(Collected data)
>>>
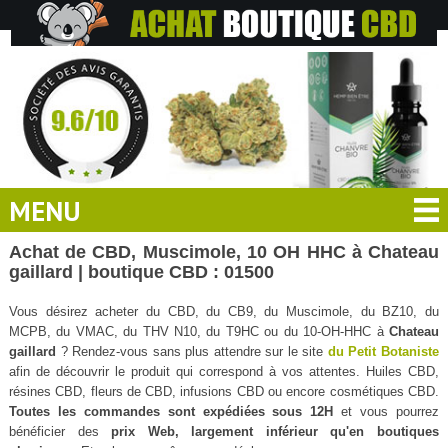
MENU
Achat de CBD, Muscimole, 10 OH HHC à Chateau
gaillard | boutique CBD : 01500
Vous désirez acheter du CBD, du CB9, du Muscimole, du BZ10, du
MCPB, du VMAC, du THV N10, du T9HC ou du 10-OH-HHC à
Chateau
gaillard
? Rendez-vous sans plus attendre sur le site
du Petit Botaniste
afin de découvrir le produit qui correspond à vos attentes. Huiles CBD,
résines CBD, fleurs de CBD, infusions CBD ou encore cosmétiques CBD.
Toutes les commandes sont expédiées sous 12H
et vous pourrez
bénéficier des
prix Web, largement inférieur qu'en boutiques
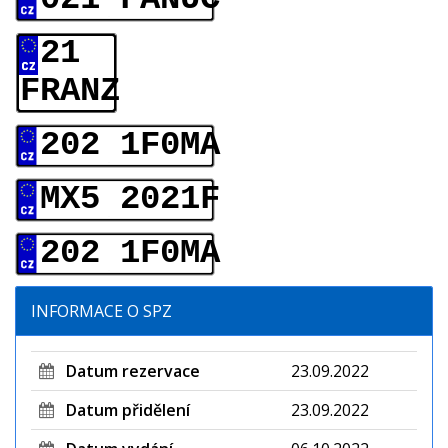
21
FRANZ
202 1F0MA
MX5 2021F
202 1F0MA
INFORMACE O SPZ
Datum rezervace
23.09.2022
Datum přidělení
23.09.2022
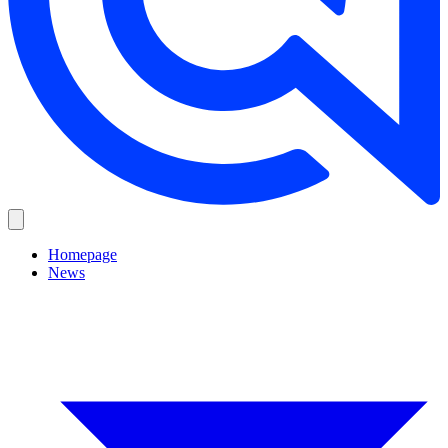
Homepage
News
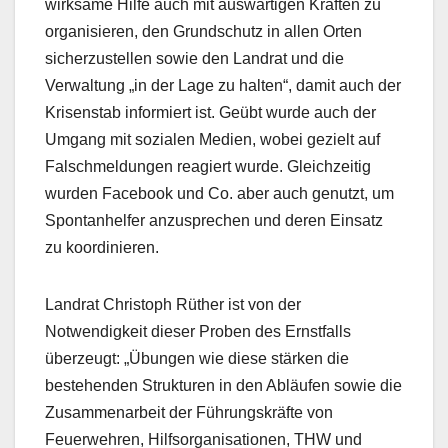
wirksame Hilfe auch mit auswärtigen Kräften zu
organisieren, den Grundschutz in allen Orten
sicherzustellen sowie den Landrat und die
Verwaltung „in der Lage zu halten“, damit auch der
Krisenstab informiert ist. Geübt wurde auch der
Umgang mit sozialen Medien, wobei gezielt auf
Falschmeldungen reagiert wurde. Gleichzeitig
wurden Facebook und Co. aber auch genutzt, um
Spontanhelfer anzusprechen und deren Einsatz
zu koordinieren.
Landrat Christoph Rüther ist von der
Notwendigkeit dieser Proben des Ernstfalls
überzeugt: „Übungen wie diese stärken die
bestehenden Strukturen in den Abläufen sowie die
Zusammenarbeit der Führungskräfte von
Feuerwehren, Hilfsorganisationen, THW und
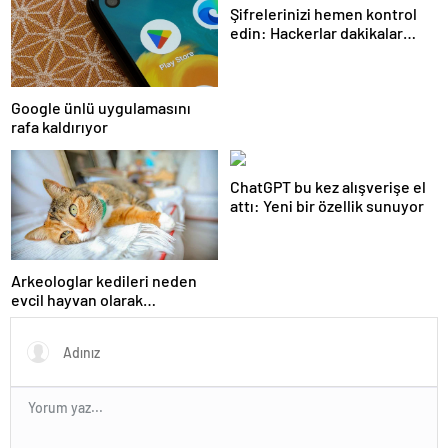
Şifrelerinizi hemen kontrol
edin: Hackerlar dakikalar
içinde kırıyor
Google ünlü uygulamasını
rafa kaldırıyor
ChatGPT bu kez alışverişe el
attı: Yeni bir özellik sunuyor
Arkeologlar kedileri neden
evcil hayvan olarak
beslediğimizin sırrını keşfetti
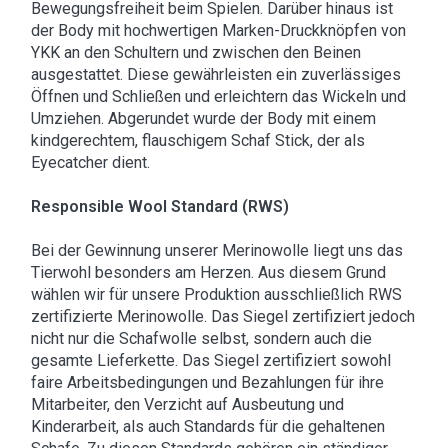
Bewegungsfreiheit beim Spielen. Darüber hinaus ist
der Body mit hochwertigen Marken-Druckknöpfen von
YKK an den Schultern und zwischen den Beinen
ausgestattet. Diese gewährleisten ein zuverlässiges
Öffnen und Schließen und erleichtern das Wickeln und
Umziehen. Abgerundet wurde der Body mit einem
kindgerechtem, flauschigem Schaf Stick, der als
Eyecatcher dient.
Responsible Wool Standard (RWS)
Bei der Gewinnung unserer Merinowolle liegt uns das
Tierwohl besonders am Herzen. Aus diesem Grund
wählen wir für unsere Produktion ausschließlich RWS
zertifizierte Merinowolle. Das Siegel zertifiziert jedoch
nicht nur die Schafwolle selbst, sondern auch die
gesamte Lieferkette. Das Siegel zertifiziert sowohl
faire Arbeitsbedingungen und Bezahlungen für ihre
Mitarbeiter, den Verzicht auf Ausbeutung und
Kinderarbeit, als auch Standards für die gehaltenen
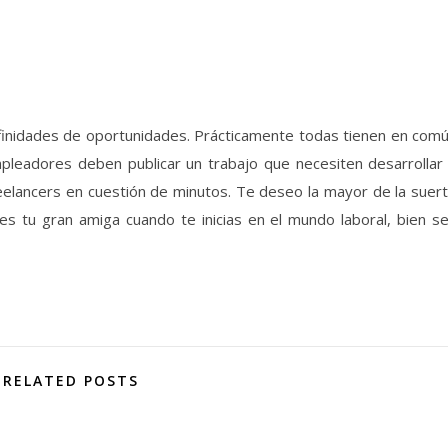
finidades de oportunidades. Prácticamente todas tienen en com
mpleadores deben publicar un trabajo que necesiten desarrollar
eelancers en cuestión de minutos. Te deseo la mayor de la suer
es tu gran amiga cuando te inicias en el mundo laboral, bien s
RELATED POSTS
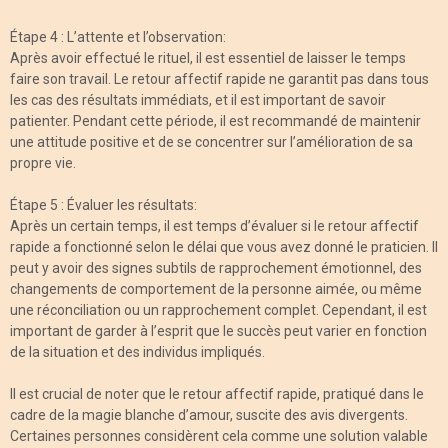
Étape 4 : L’attente et l’observation:
Après avoir effectué le rituel, il est essentiel de laisser le temps
faire son travail. Le retour affectif rapide ne garantit pas dans tous
les cas des résultats immédiats, et il est important de savoir
patienter. Pendant cette période, il est recommandé de maintenir
une attitude positive et de se concentrer sur l’amélioration de sa
propre vie.
Étape 5 : Évaluer les résultats:
Après un certain temps, il est temps d’évaluer si le retour affectif
rapide a fonctionné selon le délai que vous avez donné le praticien. Il
peut y avoir des signes subtils de rapprochement émotionnel, des
changements de comportement de la personne aimée, ou même
une réconciliation ou un rapprochement complet. Cependant, il est
important de garder à l’esprit que le succès peut varier en fonction
de la situation et des individus impliqués.
Il est crucial de noter que le retour affectif rapide, pratiqué dans le
cadre de la magie blanche d’amour, suscite des avis divergents.
Certaines personnes considèrent cela comme une solution valable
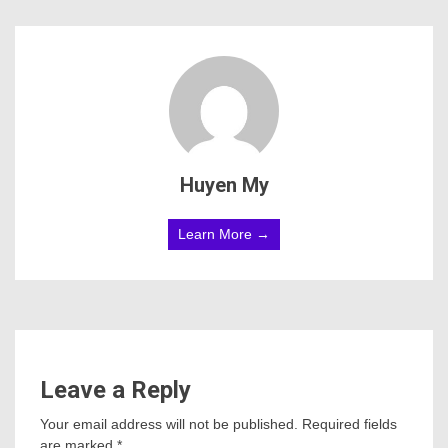
Huyen My
Learn More →
Leave a Reply
Your email address will not be published.
Required fields
are marked
*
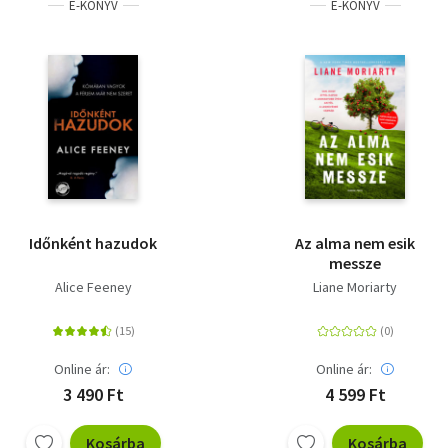
E-KÖNYV
E-KÖNYV
Időnként hazudok
Az alma nem esik
messze
Alice Feeney
Liane Moriarty
Online ár:
Online ár:
3 490 Ft
4 599 Ft
Kosárba
Kosárba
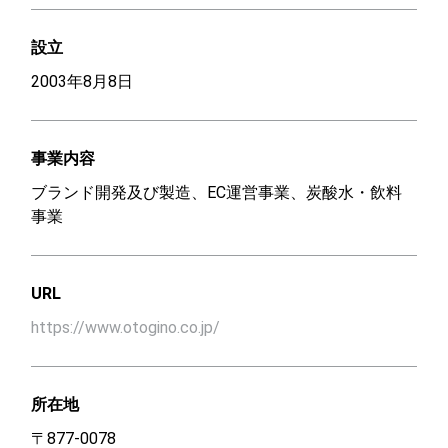
設立
2003年8月8日
事業内容
ブランド開発及び製造、EC運営事業、炭酸水・飲料
事業
URL
https://www.otogino.co.jp/
所在地
〒877-0078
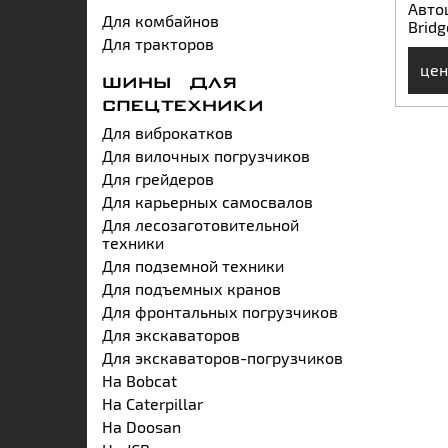
Авто
Для комбайнов
Bridg
Для тракторов
цен
ШИНЫ ДЛЯ
СПЕЦТЕХНИКИ
Для виброкатков
Для вилочных погрузчиков
Для грейдеров
Для карьерных самосвалов
Для лесозаготовительной
техники
Для подземной техники
Для подъемных кранов
Для фронтальных погрузчиков
Для экскаваторов
Для экскаваторов-погрузчиков
На Bobcat
На Caterpillar
На Doosan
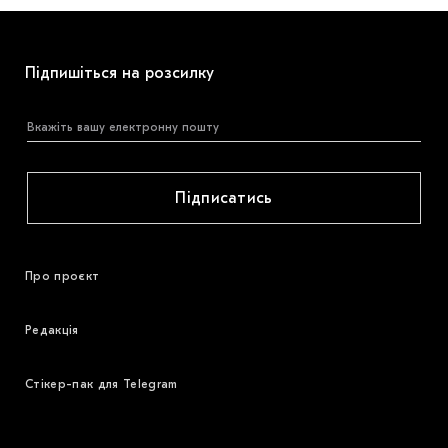
Підпишіться на розсилку
Підписатись
Про проєкт
Редакція
Стікер-пак для Telegram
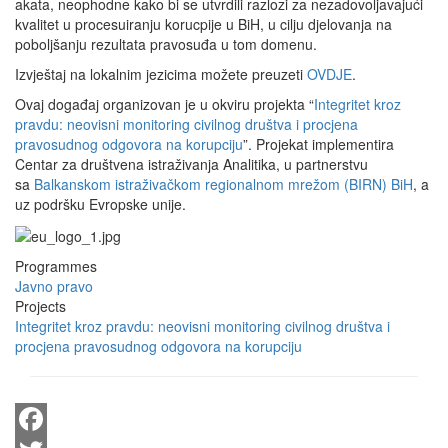
akata, neophodne kako bi se utvrdili razlozi za nezadovoljavajući
kvalitet u procesuiranju korucpije u BiH, u cilju djelovanja na
poboljšanju rezultata pravosuđa u tom domenu.
Izvještaj na lokalnim jezicima možete preuzeti
OVDJE
.
Ovaj događaj organizovan je u okviru projekta “
Integritet kroz
pravdu: neovisni monitoring civilnog društva i procjena
pravosudnog odgovora na korupciju
”. Projekat implementira
Centar za društvena istraživanja Analitika, u partnerstvu
sa
Balkanskom istraživačkom regionalnom mrežom (BIRN) BiH
, a
uz podršku Evropske unije.
Programmes
Javno pravo
Projects
Integritet kroz pravdu: neovisni monitoring civilnog društva i
procjena pravosudnog odgovora na korupciju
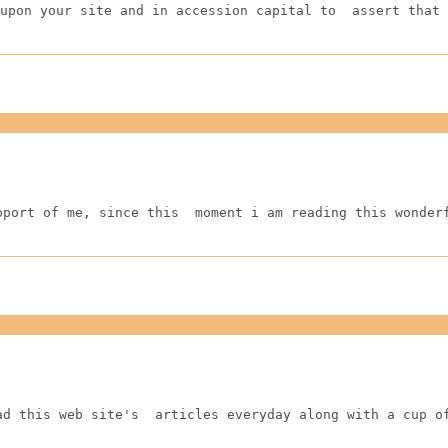
upon your site and in accession capital to  assert that 
pport of me, since this  moment i am reading this wonder
ad this web site's  articles everyday along with a cup o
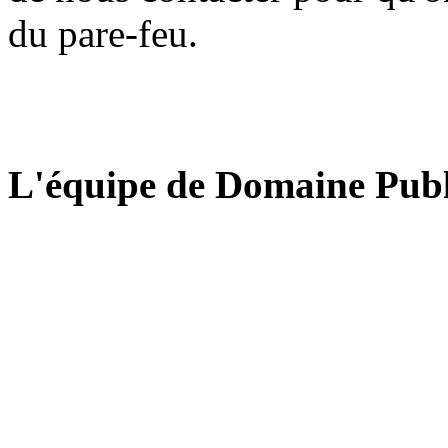
du pare-feu.
L'équipe de Domaine Publ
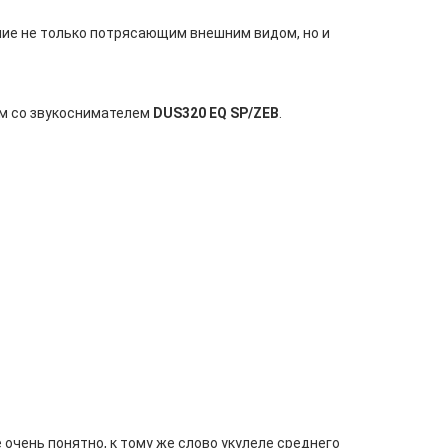
ание не только потрясающим внешним видом, но и
ком со звукоснимателем
DUS320 EQ SP/ZEB
.
е очень понятно, к тому же слово укулеле среднего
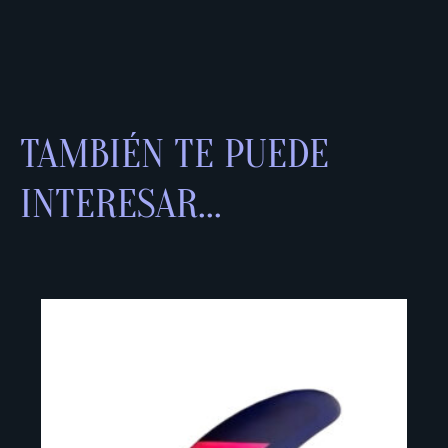
TAMBIÉN TE PUEDE
INTERESAR...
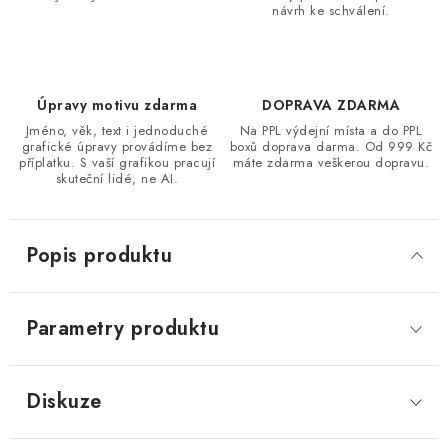
návrh ke schválení.
Úpravy motivu zdarma
DOPRAVA ZDARMA
Jméno, věk, text i jednoduché
Na PPL výdejní místa a do PPL
grafické úpravy provádíme bez
boxů doprava darma. Od 999 Kč
příplatku. S vaší grafikou pracují
máte zdarma veškerou dopravu.
skuteční lidé, ne AI.
Popis produktu
Parametry produktu
Diskuze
<<<
Swap each "Landrat" in the listing above for "Kreisdirektor", and reproduce every line with no other change. Leave the pictures out of your answer.

- RESPONSE TO THE TASK
MENU
Achat de CBD, Muscimole, 10 OH HHC à Chateau
gaillard | boutique CBD : 01500
Vous désirez acheter du CBD, du CB9, du Muscimole, du BZ10, du
MCPB, du VMAC, du THV N10, du T9HC ou du 10-OH-HHC à
Chateau
gaillard
? Rendez-vous sans plus attendre sur le site
du Petit Botaniste
afin de découvrir le produit qui correspond à vos attentes. Huiles CBD,
résines CBD, fleurs de CBD, infusions CBD ou encore cosmétiques CBD.
Toutes les commandes sont expédiées sous 12H
et vous pourrez
bénéficier des
prix Web, largement inférieur qu'en boutiques
21
FRANZ
202 1F0MA
MX5 2021F
202 1F0MA
INFORMACE O SPZ
Datum rezervace
23.09.2022
Datum přidělení
23.09.2022
Homepage
News
wirksame Hilfe auch mit auswärtigen Kräften zu
organisieren, den Grundschutz in allen Orten
sicherzustellen sowie den Kreisdirektor und die
Verwaltung „in der Lage zu halten“, damit auch der
Krisenstab informiert ist. Geübt wurde auch der
Umgang mit sozialen Medien, wobei gezielt auf
Falschmeldungen reagiert wurde. Gleichzeitig
wurden Facebook und Co. aber auch genutzt, um
Spontanhelfer anzusprechen und deren Einsatz
zu koordinieren.
Kreisdirektor Christoph Rüther ist von der
Notwendigkeit dieser Proben des Ernstfalls
überzeugt: „Übungen wie diese stärken die
bestehenden Strukturen in den Abläufen sowie die
Zusammenarbeit der Führungskräfte von
Feuerwehren, Hilfsorganisationen, THW und
Şifrelerinizi hemen kontrol
edin: Hackerlar dakikalar
içinde kırıyor
Google ünlü uygulamasını
rafa kaldırıyor
ChatGPT bu kez alışverişe el
attı: Yeni bir özellik sunuyor
Arkeologlar kedileri neden
evcil hayvan olarak
beslediğimizin sırrını keşfetti
Bewegungsfreiheit beim Spielen. Darüber hinaus ist
der Body mit hochwertigen Marken-Druckknöpfen von
YKK an den Schultern und zwischen den Beinen
ausgestattet. Diese gewährleisten ein zuverlässiges
Öffnen und Schließen und erleichtern das Wickeln und
Umziehen. Abgerundet wurde der Body mit einem
kindgerechtem, flauschigem Schaf Stick, der als
Eyecatcher dient.
Responsible Wool Standard (RWS)
Bei der Gewinnung unserer Merinowolle liegt uns das
Tierwohl besonders am Herzen. Aus diesem Grund
wählen wir für unsere Produktion ausschließlich RWS
zertifizierte Merinowolle. Das Siegel zertifiziert jedoch
nicht nur die Schafwolle selbst, sondern auch die
gesamte Lieferkette. Das Siegel zertifiziert sowohl
faire Arbeitsbedingungen und Bezahlungen für ihre
Mitarbeiter, den Verzicht auf Ausbeutung und
Kinderarbeit, als auch Standards für die gehaltenen
finidades de oportunidades. Prácticamente todas tienen en com
mpleadores deben publicar un trabajo que necesiten desarrollar
eelancers en cuestión de minutos. Te deseo la mayor de la suer
es tu gran amiga cuando te inicias en el mundo laboral, bien s
RELATED POSTS
Étape 4 : L’attente et l’observation:
Après avoir effectué le rituel, il est essentiel de laisser le temps
faire son travail. Le retour affectif rapide ne garantit pas dans tous
les cas des résultats immédiats, et il est important de savoir
patienter. Pendant cette période, il est recommandé de maintenir
une attitude positive et de se concentrer sur l’amélioration de sa
propre vie.
Étape 5 : Évaluer les résultats:
Après un certain temps, il est temps d’évaluer si le retour affectif
rapide a fonctionné selon le délai que vous avez donné le praticien. Il
peut y avoir des signes subtils de rapprochement émotionnel, des
changements de comportement de la personne aimée, ou même
une réconciliation ou un rapprochement complet. Cependant, il est
important de garder à l’esprit que le succès peut varier en fonction
de la situation et des individus impliqués.
Il est crucial de noter que le retour affectif rapide, pratiqué dans le
cadre de la magie blanche d’amour, suscite des avis divergents.
Certaines personnes considèrent cela comme une solution valable
Huyen My
Learn More →
Leave a Reply
Your email address will not be published.
Required fields
are marked
*
E-KÖNYV
E-KÖNYV
Időnként hazudok
Az alma nem esik
messze
Alice Feeney
Liane Moriarty
Online ár:
Online ár:
3 490 Ft
4 599 Ft
Kosárba
Kosárba
設立
2003年8月8日
事業内容
ブランド開発及び製造、EC運営事業、炭酸水・飲料
事業
URL
https://www.otogino.co.jp/
所在地
〒877-0078
Авто
Для комбайнов
Bridg
Для тракторов
цен
ШИНЫ ДЛЯ
СПЕЦТЕХНИКИ
Для виброкатков
Для вилочных погрузчиков
Для грейдеров
Для карьерных самосвалов
Для лесозаготовительной
техники
Для подземной техники
Для подъемных кранов
Для фронтальных погрузчиков
Для экскаваторов
Для экскаваторов-погрузчиков
На Bobcat
На Caterpillar
На Doosan
Підпишіться на розсилку
Підписатись
Про проєкт
Редакція
Стікер-пак для Telegram
akata, neophodne kako bi se utvrdili razlozi za nezadovoljavajući
kvalitet u procesuiranju korucpije u BiH, u cilju djelovanja na
poboljšanju rezultata pravosuđa u tom domenu.
Izvještaj na lokalnim jezicima možete preuzeti
OVDJE
.
Ovaj događaj organizovan je u okviru projekta “
Integritet kroz
pravdu: neovisni monitoring civilnog društva i procjena
pravosudnog odgovora na korupciju
”. Projekat implementira
Centar za društvena istraživanja Analitika, u partnerstvu
sa
Balkanskom istraživačkom regionalnom mrežom (BIRN) BiH
, a
uz podršku Evropske unije.
Programmes
Javno pravo
Projects
Integritet kroz pravdu: neovisni monitoring civilnog društva i
procjena pravosudnog odgovora na korupciju
upon your site and in accession capital to  assert that 
pport of me, since this  moment i am reading this wonder
ad this web site's  articles everyday along with a cup o
du pare-feu.
L'équipe de Domaine Publ
ание не только потрясающим внешним видом, но и
ком со звукоснимателем
DUS320 EQ SP/ZEB
.
е очень понятно, к тому же слово укулеле среднего
TAMBIÉN TE PUEDE
INTERESAR...
návrh ke schválení.
Úpravy motivu zdarma
DOPRAVA ZDARMA
Jméno, věk, text i jednoduché
Na PPL výdejní místa a do PPL
grafické úpravy provádíme bez
boxů doprava darma. Od 999 Kč
příplatku. S vaší grafikou pracují
máte zdarma veškerou dopravu.
skuteční lidé, ne AI.
Popis produktu
Parametry produktu
Diskuze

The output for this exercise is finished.